» **Prompt**:
Continue the police and court news briefs below, starting right after their last sentence.

» **Text shown**:
★ ★ ★ ★
Probation violation
Probation violation
WARREN
One of the women who assisted murderer Jermaine McKinney of Youngstown in the hours after he killed two women in 2005 has been sentenced to 60 days in the Trumbull County jail for a probation violation.
Judge John M. Stuard of common pleas court also ordered Amy Corll, 34, of West Liberty Street in Hubbard, to serve an additional year on probation. Corll’s offense was failing to report to her probation officer for the past year.
Corll was placed on five years’ probation in November 2006 after she pleaded guilty to complicity to receiving stolen property for helping McKinney attempt to get money from the bank account of one of the dead women the night of the murders.
McKinney is serving a life sentence with no parole for killing Wanda Rollyson, 70, and her daughter, Rebecca Cliburn, 45, in Rollyson’s Newton Township home Dec. 21, 2005.
Assault reported
struthers
A home-health-care aide told police she was assaulted by the brother of a client and then the family’s pit bull attacked her.
The victim, 46, told police the attacks happened the evening of Aug. 12. She was at the client’s home on Lowellville Road and had asked the client’s 15-year-old brother for help with the television remote control. He refused, got angry and threw himself onto her while she was seated in a chair, the police report says.
As she tried to stand, he punched her in the nose, the report says. Her glasses were knocked off, and she tried to retrieve them when the 15-year-old made a hissing sound. The pit bull then attacked her. She fought back and it stopped, but the same hissing sound caused the dog to attack again, she told police.
The client’s grandmother eventually came to her aid and caught the dog. The victim went to a hospital for treatment. Police are investigating.
★ ★ ★ ★
Stored data entries
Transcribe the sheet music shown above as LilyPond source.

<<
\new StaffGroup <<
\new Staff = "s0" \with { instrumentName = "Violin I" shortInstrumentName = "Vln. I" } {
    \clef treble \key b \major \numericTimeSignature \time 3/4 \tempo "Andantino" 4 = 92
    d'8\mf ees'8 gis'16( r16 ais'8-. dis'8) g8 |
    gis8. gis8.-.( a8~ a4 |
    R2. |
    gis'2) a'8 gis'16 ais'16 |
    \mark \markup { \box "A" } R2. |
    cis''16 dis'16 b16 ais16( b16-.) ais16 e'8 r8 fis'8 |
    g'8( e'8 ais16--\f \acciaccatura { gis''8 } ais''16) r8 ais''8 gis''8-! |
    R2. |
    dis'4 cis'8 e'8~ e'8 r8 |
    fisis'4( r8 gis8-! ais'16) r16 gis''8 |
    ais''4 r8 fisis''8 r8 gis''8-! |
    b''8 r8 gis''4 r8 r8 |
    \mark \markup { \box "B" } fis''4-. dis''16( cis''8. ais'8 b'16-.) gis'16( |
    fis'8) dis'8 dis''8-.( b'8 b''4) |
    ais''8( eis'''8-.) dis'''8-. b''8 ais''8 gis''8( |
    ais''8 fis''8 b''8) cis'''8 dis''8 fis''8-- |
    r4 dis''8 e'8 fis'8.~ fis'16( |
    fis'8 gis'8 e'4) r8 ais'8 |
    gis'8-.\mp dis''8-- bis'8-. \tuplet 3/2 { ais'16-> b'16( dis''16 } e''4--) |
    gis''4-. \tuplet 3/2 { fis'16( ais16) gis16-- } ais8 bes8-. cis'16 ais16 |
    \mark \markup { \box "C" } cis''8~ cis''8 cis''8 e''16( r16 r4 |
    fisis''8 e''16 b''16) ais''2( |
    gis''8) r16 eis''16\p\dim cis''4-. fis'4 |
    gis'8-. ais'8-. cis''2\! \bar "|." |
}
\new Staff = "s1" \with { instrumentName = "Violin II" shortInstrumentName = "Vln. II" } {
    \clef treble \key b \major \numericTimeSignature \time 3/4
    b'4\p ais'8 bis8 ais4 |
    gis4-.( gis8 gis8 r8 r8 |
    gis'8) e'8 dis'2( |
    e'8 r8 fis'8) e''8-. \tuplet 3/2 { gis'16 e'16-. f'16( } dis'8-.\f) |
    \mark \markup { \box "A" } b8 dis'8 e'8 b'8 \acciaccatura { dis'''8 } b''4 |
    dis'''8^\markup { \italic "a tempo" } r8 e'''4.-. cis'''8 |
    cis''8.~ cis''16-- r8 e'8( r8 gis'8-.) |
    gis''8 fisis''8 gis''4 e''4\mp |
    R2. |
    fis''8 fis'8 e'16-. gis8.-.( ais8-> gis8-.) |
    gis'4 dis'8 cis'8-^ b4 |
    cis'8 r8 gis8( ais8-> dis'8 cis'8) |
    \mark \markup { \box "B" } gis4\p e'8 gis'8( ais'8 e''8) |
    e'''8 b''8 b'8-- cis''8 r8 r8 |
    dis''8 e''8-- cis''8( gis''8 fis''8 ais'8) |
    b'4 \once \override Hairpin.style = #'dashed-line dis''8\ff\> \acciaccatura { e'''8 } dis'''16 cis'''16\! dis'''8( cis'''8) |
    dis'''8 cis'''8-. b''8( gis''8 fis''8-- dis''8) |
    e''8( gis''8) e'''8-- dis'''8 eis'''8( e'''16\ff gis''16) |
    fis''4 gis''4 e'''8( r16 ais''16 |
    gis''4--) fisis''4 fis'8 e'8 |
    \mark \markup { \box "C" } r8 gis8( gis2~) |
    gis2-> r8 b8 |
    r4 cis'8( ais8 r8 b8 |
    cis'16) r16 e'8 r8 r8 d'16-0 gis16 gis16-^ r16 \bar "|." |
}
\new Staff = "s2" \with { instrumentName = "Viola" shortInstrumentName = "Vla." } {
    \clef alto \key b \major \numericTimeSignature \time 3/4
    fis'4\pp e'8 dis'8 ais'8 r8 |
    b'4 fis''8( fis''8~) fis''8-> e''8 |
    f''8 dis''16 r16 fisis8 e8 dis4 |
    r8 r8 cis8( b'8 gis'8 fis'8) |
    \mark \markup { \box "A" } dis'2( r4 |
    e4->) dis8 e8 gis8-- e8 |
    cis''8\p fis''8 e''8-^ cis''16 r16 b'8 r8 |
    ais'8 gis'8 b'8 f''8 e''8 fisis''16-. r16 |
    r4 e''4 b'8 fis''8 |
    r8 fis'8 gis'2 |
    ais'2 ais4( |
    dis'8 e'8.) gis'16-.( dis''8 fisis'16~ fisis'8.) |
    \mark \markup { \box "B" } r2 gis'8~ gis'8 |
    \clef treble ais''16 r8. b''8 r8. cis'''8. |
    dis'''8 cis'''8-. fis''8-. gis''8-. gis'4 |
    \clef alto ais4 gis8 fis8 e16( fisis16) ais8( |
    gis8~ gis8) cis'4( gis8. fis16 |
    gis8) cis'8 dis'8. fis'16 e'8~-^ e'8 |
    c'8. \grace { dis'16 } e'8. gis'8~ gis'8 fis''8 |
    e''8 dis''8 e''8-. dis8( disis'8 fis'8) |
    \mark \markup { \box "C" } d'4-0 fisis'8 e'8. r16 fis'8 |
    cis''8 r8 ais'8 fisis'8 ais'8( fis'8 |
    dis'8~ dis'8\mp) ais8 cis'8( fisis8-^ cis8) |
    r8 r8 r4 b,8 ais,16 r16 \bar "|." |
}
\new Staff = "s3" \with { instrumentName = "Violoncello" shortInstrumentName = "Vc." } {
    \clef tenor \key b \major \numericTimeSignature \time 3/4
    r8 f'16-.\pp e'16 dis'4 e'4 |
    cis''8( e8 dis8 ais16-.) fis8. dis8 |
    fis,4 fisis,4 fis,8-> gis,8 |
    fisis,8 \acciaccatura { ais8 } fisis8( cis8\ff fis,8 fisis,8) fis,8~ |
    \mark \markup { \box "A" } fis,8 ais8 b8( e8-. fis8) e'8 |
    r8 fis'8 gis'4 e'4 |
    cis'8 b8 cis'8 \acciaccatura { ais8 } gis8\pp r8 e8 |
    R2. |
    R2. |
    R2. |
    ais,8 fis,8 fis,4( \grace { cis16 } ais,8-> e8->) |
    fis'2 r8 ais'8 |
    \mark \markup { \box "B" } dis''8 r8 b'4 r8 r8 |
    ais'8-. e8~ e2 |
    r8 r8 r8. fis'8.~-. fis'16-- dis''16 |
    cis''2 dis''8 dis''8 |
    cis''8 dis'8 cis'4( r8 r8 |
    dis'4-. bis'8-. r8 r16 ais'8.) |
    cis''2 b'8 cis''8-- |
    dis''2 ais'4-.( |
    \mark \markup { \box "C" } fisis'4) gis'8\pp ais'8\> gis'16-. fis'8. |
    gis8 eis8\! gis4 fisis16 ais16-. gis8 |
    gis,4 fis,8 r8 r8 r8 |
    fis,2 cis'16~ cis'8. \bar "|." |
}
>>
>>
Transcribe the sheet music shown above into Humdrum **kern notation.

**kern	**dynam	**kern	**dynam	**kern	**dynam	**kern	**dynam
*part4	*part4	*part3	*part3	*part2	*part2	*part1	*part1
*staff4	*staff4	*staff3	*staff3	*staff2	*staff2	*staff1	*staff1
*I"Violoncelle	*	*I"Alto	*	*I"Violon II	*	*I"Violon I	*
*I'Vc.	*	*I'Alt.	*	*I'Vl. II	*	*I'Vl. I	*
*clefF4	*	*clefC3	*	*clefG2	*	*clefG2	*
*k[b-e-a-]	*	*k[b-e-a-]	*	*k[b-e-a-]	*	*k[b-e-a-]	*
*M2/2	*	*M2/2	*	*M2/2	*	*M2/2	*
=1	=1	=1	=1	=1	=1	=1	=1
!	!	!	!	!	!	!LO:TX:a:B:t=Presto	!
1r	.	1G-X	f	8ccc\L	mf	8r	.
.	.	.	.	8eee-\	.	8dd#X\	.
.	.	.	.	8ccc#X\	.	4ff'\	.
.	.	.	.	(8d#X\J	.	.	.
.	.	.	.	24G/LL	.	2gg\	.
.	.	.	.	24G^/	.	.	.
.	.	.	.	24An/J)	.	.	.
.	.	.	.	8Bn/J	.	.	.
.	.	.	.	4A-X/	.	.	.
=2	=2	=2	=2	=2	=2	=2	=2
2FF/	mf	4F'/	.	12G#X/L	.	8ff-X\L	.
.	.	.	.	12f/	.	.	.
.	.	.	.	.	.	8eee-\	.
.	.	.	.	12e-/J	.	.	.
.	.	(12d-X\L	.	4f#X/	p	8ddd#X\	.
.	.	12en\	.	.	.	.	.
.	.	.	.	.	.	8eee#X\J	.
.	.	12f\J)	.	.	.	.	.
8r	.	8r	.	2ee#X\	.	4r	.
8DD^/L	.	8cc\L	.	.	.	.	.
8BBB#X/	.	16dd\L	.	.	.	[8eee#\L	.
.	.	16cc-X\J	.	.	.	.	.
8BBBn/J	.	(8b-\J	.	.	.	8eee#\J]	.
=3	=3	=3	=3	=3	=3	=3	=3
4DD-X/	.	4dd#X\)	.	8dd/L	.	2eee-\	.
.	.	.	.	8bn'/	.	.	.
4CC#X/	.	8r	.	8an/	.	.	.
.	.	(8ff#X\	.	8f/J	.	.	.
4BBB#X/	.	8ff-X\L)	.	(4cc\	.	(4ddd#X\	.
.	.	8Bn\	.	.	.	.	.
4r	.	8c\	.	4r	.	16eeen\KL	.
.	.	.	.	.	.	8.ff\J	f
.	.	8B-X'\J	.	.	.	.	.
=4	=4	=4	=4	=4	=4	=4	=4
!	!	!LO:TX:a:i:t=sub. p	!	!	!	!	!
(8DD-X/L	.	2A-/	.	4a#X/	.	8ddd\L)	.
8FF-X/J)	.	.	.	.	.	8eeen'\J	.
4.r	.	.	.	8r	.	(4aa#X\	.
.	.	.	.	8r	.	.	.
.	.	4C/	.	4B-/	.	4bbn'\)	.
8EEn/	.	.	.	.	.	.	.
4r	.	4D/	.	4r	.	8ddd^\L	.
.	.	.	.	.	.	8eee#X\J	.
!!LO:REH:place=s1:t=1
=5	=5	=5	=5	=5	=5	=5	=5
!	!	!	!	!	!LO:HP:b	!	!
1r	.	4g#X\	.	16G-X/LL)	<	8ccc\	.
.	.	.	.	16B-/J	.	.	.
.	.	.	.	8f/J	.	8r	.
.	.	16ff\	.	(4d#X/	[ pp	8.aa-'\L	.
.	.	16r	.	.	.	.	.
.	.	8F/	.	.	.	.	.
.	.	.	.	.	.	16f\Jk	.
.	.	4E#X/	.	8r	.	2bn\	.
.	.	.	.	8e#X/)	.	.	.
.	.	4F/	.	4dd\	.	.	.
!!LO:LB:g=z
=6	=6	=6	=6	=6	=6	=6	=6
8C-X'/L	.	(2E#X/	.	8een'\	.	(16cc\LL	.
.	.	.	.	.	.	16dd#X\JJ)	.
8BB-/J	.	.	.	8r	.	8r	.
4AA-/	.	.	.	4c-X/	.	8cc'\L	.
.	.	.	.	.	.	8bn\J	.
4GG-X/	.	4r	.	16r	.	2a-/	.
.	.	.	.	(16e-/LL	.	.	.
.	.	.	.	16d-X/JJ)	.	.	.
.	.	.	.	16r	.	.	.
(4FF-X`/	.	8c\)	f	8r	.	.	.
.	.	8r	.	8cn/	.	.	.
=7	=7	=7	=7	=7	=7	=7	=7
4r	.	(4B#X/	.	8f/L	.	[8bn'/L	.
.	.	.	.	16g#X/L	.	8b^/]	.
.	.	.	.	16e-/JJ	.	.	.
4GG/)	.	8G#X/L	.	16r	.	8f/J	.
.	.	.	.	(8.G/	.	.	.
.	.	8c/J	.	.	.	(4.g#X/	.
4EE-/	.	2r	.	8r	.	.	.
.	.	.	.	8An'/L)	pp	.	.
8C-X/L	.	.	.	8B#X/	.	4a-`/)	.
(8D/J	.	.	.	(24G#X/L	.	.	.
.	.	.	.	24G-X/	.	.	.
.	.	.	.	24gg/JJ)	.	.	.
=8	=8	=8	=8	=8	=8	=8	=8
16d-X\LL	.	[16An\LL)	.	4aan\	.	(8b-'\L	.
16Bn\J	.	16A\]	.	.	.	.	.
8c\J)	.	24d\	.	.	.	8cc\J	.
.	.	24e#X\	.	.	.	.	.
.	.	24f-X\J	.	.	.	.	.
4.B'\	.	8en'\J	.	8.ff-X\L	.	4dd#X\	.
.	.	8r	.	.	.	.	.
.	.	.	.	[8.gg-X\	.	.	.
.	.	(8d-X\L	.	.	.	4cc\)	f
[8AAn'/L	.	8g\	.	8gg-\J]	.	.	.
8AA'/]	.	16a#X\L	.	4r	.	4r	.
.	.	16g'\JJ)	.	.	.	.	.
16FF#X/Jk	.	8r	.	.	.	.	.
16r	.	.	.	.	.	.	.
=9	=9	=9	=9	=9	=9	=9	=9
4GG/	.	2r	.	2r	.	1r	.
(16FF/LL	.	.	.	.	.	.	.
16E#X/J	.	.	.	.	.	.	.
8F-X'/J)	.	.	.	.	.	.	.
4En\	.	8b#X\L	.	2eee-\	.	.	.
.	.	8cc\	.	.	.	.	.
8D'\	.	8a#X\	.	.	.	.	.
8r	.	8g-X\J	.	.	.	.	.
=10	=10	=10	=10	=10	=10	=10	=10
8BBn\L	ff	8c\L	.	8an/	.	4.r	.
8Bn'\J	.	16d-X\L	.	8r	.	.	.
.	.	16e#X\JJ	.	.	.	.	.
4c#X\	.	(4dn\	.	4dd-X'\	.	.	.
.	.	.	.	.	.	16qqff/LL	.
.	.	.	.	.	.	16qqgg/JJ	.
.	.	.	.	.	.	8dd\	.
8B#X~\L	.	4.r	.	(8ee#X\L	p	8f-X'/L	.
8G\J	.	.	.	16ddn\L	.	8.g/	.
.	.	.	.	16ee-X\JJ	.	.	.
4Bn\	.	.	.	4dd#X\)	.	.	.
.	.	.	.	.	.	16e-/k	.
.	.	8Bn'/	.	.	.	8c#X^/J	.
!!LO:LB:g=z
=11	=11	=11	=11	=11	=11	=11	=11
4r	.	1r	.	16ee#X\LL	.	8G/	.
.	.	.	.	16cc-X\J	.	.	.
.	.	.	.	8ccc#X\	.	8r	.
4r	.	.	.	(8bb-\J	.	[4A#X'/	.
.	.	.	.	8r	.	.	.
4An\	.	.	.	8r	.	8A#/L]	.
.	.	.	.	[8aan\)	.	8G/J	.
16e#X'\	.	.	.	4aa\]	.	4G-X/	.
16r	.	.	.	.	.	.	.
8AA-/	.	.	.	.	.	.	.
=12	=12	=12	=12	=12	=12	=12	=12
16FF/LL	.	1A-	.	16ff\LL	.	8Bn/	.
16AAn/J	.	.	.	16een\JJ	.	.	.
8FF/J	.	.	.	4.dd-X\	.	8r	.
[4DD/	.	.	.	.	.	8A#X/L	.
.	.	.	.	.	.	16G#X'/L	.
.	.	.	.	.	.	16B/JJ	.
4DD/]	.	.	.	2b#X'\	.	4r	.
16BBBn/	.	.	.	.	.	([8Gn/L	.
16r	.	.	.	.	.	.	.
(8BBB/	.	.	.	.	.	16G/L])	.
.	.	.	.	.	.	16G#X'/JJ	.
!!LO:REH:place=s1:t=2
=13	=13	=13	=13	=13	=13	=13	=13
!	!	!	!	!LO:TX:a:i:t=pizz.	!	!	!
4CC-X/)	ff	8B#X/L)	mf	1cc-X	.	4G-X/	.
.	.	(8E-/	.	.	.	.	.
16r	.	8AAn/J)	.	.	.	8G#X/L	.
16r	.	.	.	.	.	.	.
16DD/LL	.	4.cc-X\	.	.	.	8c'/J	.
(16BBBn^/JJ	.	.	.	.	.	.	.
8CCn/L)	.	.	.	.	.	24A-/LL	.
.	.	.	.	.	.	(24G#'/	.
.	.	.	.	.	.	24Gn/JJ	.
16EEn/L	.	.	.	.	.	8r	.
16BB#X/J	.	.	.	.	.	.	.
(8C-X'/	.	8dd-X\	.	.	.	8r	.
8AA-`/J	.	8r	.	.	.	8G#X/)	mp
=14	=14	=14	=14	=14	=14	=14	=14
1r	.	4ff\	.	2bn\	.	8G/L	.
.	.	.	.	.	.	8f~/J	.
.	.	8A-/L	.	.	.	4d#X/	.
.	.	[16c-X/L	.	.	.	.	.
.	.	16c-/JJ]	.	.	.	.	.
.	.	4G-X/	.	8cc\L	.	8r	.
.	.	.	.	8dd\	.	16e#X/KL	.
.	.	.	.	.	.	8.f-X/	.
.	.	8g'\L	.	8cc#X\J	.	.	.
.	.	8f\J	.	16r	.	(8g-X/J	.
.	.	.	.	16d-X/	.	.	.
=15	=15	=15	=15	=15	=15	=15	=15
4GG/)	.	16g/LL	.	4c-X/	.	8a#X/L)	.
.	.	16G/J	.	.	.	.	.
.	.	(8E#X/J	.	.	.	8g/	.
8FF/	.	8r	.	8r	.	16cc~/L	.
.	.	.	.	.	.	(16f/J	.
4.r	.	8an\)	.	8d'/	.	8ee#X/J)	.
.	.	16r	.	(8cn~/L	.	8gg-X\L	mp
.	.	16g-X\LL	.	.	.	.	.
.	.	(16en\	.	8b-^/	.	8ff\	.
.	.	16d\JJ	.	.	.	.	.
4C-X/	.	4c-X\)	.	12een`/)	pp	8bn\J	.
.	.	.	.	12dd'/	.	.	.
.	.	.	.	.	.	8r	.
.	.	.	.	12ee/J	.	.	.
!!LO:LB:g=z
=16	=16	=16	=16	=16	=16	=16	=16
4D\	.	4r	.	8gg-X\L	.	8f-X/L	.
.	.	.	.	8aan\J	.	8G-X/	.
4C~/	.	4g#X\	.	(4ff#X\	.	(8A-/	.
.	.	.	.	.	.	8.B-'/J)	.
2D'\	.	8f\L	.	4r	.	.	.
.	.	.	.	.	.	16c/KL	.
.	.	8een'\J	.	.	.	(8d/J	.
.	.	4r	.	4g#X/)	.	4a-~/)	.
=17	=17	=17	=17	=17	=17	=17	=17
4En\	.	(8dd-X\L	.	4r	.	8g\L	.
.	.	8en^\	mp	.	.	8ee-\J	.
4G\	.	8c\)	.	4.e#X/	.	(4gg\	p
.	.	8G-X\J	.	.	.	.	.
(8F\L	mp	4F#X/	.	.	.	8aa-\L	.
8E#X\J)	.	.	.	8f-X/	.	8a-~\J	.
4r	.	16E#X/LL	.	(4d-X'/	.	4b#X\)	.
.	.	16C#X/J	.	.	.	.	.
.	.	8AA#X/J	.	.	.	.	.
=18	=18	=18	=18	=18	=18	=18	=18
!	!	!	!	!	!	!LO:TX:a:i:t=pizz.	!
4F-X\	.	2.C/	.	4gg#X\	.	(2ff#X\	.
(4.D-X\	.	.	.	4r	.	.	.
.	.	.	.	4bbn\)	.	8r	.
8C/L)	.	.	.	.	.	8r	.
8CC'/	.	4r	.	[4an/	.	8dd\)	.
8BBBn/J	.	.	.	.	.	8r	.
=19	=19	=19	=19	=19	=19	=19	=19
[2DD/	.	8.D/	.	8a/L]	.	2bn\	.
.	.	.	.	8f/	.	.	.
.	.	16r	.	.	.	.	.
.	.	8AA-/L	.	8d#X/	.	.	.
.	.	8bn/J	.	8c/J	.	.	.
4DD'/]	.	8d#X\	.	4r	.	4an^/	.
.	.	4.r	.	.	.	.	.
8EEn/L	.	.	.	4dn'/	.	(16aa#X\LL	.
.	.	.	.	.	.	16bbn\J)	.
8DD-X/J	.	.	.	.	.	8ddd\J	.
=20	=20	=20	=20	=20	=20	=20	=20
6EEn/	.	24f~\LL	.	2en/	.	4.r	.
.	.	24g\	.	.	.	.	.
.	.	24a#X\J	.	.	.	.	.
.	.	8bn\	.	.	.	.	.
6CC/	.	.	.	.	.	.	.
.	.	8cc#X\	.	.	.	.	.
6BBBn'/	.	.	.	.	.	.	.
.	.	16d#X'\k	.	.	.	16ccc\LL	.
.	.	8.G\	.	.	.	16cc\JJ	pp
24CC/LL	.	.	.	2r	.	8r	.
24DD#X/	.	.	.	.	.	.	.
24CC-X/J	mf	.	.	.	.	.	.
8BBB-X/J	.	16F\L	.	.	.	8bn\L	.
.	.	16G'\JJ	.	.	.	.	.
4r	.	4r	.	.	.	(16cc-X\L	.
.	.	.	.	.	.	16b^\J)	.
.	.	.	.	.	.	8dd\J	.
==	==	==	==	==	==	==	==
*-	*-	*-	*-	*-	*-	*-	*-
★ ★ ★ ★
» **Output of the exercise**:
Kids with weapons
campbell
Police took four Samurai swords, a dagger and an ax blade from a Reed Avenue yard after a man complained kids were playing and fighting with them.
The man told police a neighbor’s children were in his yard with the weapons, and he was afraid they were going to hurt themselves.
The police report described the weapons as “very sharp.”
An officer went to speak to the mother of the neighbor kids, and she wasn’t home, the report said. The officer spoke to one girl and several other neighborhood kids who were on the porch with her, according to reports.
He told them to stay out of the neighbor’s yard.
Police did not say how old the children are, and they did not say where they got the weapons.
Menacing charges
GIRARD
A city man pleaded not guilty in Girard Municipal Court to charges of menacing, criminal trespassing and disorderly conduct.
Liberty police said 76-year-old Elmer Constantino, Forsythe Avenue, told a female employee at Giant Eagle that he is private investigator and made odd comments on weapons and the employee’s family. The alleged comments went on for a year, according to police.
When the store manager escorted Constantino out of the store, he threatened the manager.
A warrant was put out for Constantino’s arrest in June, and Girard police arrested him Tuesday.